# [Exercise description]
Repeat the stretch of entries below from the line with "ク、ヴィヴィッドに街を彩る最旬ドーナツ-7" through the line with "С 2021 года успешно развиваются и реализуются". Include both ends and add nothing.

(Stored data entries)
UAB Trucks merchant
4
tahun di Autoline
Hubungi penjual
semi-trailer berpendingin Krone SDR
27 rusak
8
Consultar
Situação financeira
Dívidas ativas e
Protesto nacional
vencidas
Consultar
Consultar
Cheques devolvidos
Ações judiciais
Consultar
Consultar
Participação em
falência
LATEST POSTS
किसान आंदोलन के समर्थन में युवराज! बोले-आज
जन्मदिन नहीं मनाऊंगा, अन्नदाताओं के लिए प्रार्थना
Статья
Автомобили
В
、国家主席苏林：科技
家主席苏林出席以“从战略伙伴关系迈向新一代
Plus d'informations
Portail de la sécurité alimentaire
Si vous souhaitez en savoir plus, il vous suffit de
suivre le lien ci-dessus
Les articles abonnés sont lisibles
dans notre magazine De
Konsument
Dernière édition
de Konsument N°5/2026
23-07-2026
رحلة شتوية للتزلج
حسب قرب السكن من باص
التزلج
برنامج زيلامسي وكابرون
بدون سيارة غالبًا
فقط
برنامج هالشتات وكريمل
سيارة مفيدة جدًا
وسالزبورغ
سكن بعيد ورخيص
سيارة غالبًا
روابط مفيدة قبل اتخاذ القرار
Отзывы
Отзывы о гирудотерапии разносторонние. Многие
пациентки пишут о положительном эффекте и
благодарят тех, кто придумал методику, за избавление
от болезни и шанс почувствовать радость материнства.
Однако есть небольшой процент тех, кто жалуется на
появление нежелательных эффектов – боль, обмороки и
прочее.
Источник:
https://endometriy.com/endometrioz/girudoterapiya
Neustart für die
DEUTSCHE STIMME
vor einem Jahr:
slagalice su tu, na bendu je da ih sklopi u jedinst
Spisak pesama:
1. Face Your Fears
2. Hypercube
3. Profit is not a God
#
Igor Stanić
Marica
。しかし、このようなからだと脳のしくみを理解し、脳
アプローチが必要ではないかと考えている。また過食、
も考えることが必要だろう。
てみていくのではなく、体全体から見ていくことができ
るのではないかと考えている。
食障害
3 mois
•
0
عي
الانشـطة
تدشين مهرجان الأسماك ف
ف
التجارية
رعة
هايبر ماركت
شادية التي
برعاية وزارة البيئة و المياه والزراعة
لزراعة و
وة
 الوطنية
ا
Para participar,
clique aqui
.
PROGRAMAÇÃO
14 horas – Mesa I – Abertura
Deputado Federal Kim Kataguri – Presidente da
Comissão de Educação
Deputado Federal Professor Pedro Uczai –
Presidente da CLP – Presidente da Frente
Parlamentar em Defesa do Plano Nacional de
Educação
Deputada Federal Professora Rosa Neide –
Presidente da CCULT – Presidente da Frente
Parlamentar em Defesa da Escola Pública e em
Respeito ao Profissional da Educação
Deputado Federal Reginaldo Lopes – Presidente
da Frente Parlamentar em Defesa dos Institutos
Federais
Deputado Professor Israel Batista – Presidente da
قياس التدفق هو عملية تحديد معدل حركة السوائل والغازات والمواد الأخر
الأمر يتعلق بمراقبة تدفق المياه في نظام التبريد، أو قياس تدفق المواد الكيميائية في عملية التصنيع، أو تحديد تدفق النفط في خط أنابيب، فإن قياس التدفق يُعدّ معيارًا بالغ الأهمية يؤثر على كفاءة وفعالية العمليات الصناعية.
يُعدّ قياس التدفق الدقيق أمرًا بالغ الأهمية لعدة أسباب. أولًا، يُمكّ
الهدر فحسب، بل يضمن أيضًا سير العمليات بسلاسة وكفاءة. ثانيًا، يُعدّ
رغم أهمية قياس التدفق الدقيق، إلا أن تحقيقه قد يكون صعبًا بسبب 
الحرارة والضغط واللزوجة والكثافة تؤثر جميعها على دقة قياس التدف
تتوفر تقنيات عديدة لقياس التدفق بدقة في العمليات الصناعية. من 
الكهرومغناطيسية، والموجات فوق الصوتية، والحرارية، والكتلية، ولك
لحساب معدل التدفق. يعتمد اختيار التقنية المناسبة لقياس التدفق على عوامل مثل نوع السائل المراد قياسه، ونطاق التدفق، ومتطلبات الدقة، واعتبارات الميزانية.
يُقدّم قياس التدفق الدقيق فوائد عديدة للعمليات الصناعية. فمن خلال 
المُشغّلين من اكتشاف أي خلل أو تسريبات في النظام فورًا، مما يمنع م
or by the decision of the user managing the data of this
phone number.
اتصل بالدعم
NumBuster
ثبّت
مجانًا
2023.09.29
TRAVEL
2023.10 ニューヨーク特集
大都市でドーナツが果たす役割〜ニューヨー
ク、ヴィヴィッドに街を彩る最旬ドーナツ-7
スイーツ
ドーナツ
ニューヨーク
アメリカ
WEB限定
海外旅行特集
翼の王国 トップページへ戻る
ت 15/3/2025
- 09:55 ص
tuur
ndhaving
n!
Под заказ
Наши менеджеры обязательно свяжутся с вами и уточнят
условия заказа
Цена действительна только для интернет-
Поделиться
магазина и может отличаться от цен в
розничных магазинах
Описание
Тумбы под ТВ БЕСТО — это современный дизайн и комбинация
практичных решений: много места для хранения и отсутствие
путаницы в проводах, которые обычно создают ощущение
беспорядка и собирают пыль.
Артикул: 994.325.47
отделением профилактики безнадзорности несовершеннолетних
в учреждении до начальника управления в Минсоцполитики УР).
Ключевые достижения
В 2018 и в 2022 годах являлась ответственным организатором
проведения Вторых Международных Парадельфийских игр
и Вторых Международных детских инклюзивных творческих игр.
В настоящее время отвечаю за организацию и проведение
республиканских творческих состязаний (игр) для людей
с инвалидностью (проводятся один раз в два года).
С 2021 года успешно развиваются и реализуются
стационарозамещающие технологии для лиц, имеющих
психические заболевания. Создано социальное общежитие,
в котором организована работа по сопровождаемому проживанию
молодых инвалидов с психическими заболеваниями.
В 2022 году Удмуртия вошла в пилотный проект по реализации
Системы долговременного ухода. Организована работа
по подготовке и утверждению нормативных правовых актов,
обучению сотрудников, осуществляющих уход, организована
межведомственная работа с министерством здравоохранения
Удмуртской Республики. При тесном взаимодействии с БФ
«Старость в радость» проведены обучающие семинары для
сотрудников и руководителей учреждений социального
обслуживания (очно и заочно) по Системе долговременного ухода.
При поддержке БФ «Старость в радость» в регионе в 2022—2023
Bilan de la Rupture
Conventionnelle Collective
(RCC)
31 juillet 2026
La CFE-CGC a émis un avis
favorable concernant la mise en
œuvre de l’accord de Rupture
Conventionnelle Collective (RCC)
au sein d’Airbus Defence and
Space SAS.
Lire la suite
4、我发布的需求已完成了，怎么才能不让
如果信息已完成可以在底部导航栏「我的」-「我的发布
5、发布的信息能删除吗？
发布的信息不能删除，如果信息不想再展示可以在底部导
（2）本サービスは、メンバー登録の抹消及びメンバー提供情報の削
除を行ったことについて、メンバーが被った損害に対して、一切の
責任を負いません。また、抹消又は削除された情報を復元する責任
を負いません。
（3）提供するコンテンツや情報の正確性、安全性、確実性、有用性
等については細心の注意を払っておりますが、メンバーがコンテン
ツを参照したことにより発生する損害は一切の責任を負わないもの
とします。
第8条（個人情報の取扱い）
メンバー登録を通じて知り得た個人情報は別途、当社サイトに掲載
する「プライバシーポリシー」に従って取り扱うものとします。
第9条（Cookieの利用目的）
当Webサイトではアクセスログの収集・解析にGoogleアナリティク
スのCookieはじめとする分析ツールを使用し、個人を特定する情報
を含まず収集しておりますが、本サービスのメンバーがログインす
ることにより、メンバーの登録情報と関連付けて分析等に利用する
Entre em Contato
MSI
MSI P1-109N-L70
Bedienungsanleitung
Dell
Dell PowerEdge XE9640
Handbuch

# [Solution]
ク、ヴィヴィッドに街を彩る最旬ドーナツ-7
スイーツ
ドーナツ
ニューヨーク
アメリカ
WEB限定
海外旅行特集
翼の王国 トップページへ戻る
ت 15/3/2025
- 09:55 ص
tuur
ndhaving
n!
Под заказ
Наши менеджеры обязательно свяжутся с вами и уточнят
условия заказа
Цена действительна только для интернет-
Поделиться
магазина и может отличаться от цен в
розничных магазинах
Описание
Тумбы под ТВ БЕСТО — это современный дизайн и комбинация
практичных решений: много места для хранения и отсутствие
путаницы в проводах, которые обычно создают ощущение
беспорядка и собирают пыль.
Артикул: 994.325.47
отделением профилактики безнадзорности несовершеннолетних
в учреждении до начальника управления в Минсоцполитики УР).
Ключевые достижения
В 2018 и в 2022 годах являлась ответственным организатором
проведения Вторых Международных Парадельфийских игр
и Вторых Международных детских инклюзивных творческих игр.
В настоящее время отвечаю за организацию и проведение
республиканских творческих состязаний (игр) для людей
с инвалидностью (проводятся один раз в два года).
С 2021 года успешно развиваются и реализуются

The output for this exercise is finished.